If you rely on vibes and long prompts, you get messy output—inconsistent voice, overwritten suggestions, the model guessing what you meant instead of doing the one thing you asked. If you define skills with constraints and output formats, you get reliable tools. That’s the shift to agents—tools that do one constrained job over and over.

You build a project brief—in my setup, a file called AGENTS.md—which anchors the style, states the rules of engagement with the text, defines output formatting, and scopes boundaries. Then you run audits like you would run tests—same skill, same rules, same output shape every time.

The result is not a finished manuscript. The result is a list of high-signal revision targets. You open the list. You decide what’s right. You make the cut.

And it’s still work. In fact, I have never worked harder at my writing. AI doesn’t make it easier; it lets me reach higher.

A starter skill you can steal:

Hat Problem Linter

  • Input: Current scene + previous two scene summaries.
  • Constraint: Do not suggest rewrites. Do not comment on prose quality.
  • Task: Flag any repetition where a character’s “hat” (motivation, secret, or key emotional state) is revealed or explained again in the current scene, after already being established in one of the two previous scenes.
  • Output: [File:Line] — [Redundancy Type: Hat Repeat] — [Evidence, e.g., “Olivia removes her hat to reveal she’s been protecting her brother” is stated in both Scene 5 and Scene 7.]

Why This Matters

Humans are creative. Humans are intuitive. Humans are terrible at sustained, low-stimulation repetition. Machines are the opposite. So why not combine them?

Especially if: you’re neurodivergent, you burn hot, you lose energy halfway through revision, or you avoid editing because it drains you. The machine doesn’t get bored. You don’t have to burn out on it—you can spend that energy on the part that actually needs you.

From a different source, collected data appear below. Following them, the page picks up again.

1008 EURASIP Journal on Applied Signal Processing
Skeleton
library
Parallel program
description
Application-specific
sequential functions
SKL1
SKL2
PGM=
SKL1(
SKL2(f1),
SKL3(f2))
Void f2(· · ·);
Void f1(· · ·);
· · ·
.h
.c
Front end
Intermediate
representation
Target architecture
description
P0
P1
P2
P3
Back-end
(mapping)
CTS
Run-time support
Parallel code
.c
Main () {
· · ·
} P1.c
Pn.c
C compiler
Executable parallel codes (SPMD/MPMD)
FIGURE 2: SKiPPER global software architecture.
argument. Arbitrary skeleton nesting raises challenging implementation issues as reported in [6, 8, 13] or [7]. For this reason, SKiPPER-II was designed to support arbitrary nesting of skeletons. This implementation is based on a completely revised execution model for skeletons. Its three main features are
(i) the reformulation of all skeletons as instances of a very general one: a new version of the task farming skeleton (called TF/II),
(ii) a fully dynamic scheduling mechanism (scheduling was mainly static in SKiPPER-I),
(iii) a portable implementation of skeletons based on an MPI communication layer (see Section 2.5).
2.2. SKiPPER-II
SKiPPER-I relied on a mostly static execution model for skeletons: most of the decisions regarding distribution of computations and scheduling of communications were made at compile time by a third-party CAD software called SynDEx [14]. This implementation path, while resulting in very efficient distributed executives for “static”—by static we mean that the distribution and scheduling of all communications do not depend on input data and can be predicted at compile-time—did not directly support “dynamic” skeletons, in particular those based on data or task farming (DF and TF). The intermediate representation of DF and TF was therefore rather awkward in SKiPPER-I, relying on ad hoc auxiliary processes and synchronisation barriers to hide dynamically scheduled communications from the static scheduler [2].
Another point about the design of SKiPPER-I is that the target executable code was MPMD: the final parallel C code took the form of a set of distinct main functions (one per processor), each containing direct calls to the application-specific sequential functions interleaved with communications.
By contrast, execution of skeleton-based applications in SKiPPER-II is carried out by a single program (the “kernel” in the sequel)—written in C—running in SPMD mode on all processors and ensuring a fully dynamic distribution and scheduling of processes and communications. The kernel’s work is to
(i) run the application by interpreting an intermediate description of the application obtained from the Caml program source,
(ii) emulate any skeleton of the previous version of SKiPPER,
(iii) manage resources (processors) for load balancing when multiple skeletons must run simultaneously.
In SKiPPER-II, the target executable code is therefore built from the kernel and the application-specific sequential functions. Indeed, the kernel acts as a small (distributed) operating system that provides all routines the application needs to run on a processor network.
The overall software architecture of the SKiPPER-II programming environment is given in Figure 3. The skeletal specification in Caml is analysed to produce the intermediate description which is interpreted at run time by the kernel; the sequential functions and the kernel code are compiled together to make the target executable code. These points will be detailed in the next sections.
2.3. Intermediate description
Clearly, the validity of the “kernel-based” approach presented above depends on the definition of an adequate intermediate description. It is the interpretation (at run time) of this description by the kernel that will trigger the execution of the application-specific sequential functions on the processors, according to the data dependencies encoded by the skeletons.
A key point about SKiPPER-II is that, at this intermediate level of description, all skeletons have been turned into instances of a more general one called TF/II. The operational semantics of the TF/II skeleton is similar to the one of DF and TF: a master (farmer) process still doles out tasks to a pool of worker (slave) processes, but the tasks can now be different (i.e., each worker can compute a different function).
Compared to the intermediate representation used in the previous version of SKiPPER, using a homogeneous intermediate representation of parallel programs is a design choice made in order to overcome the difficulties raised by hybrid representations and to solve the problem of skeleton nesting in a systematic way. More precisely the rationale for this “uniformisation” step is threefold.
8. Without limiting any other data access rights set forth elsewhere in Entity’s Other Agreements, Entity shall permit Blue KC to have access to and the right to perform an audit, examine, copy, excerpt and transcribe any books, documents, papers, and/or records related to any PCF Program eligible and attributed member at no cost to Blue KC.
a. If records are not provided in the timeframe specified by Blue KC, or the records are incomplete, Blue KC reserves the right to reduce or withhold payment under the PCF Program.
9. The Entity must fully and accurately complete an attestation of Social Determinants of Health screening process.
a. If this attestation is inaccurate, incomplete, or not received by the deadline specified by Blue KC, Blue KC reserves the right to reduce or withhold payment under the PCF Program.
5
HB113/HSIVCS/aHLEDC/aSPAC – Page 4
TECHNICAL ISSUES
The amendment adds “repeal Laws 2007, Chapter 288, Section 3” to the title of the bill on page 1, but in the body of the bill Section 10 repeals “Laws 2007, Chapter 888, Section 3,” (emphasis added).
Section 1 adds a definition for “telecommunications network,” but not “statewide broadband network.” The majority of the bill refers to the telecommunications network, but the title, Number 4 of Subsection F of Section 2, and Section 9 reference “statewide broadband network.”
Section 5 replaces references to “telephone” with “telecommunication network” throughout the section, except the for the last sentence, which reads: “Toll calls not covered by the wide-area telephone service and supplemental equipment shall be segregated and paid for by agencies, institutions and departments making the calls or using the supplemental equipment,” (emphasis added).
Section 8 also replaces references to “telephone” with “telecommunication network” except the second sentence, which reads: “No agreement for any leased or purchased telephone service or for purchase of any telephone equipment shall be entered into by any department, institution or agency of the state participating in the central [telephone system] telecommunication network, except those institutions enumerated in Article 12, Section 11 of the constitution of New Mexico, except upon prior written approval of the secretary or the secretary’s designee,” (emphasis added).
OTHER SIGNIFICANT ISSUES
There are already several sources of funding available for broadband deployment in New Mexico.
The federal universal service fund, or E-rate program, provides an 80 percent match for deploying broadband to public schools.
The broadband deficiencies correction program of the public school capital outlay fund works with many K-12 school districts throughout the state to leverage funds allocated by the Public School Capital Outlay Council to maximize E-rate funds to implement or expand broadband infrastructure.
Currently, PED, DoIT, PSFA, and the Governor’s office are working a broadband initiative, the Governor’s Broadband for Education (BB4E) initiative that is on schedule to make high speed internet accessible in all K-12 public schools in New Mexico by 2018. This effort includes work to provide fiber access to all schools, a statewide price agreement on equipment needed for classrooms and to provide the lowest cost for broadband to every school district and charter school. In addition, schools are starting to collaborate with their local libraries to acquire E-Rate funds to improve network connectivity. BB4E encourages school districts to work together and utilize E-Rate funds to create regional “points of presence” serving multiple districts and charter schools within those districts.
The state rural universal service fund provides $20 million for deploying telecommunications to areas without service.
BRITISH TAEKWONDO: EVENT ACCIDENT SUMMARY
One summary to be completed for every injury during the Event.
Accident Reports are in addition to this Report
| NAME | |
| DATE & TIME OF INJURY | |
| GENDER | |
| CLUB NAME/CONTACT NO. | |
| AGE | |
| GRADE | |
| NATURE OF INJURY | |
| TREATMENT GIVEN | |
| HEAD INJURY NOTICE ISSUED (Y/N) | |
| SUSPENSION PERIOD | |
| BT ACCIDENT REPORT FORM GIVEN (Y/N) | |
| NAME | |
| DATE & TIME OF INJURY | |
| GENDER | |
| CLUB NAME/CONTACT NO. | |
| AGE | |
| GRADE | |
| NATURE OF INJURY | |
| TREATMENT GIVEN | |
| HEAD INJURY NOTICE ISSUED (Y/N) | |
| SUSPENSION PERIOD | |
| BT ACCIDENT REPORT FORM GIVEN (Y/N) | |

From Highlighters to Linters

Fatigue, more than anything else, is the writer-killer.

Two years ago, this workflow wasn’t viable. Now I can: audit a 70k-word manuscript in seconds, trace character motivations across files, score tonal variance, and surface structural weaknesses without rereading everything manually.

Two years ago I would have printed the thing out and gone through it with a highlighter, and it’d take my blind ass an eternity to get through a revision. But now? I can create at speed, crappy eyes be damned.


What This Is Not

It’s not auto-generation. It’s not ghostwriting. It’s not a creativity shortcut. It’s not “prompt and pray.”

It’s structured assistance. It’s version control for narrative thinking. You still make the cuts. You still shape the prose. You still own the voice. But you stop pretending that doing the same mechanical check ten times is a moral virtue—it’s just fatigue with a halo.


The novel isn’t finished. But the structural audit is complete. And that alone moved the project forward faster than any burst of inspiration could have.

This is what AI-assisted actually looks like. Not magic. Not replacement. Just refusing to waste human energy on the boring parts.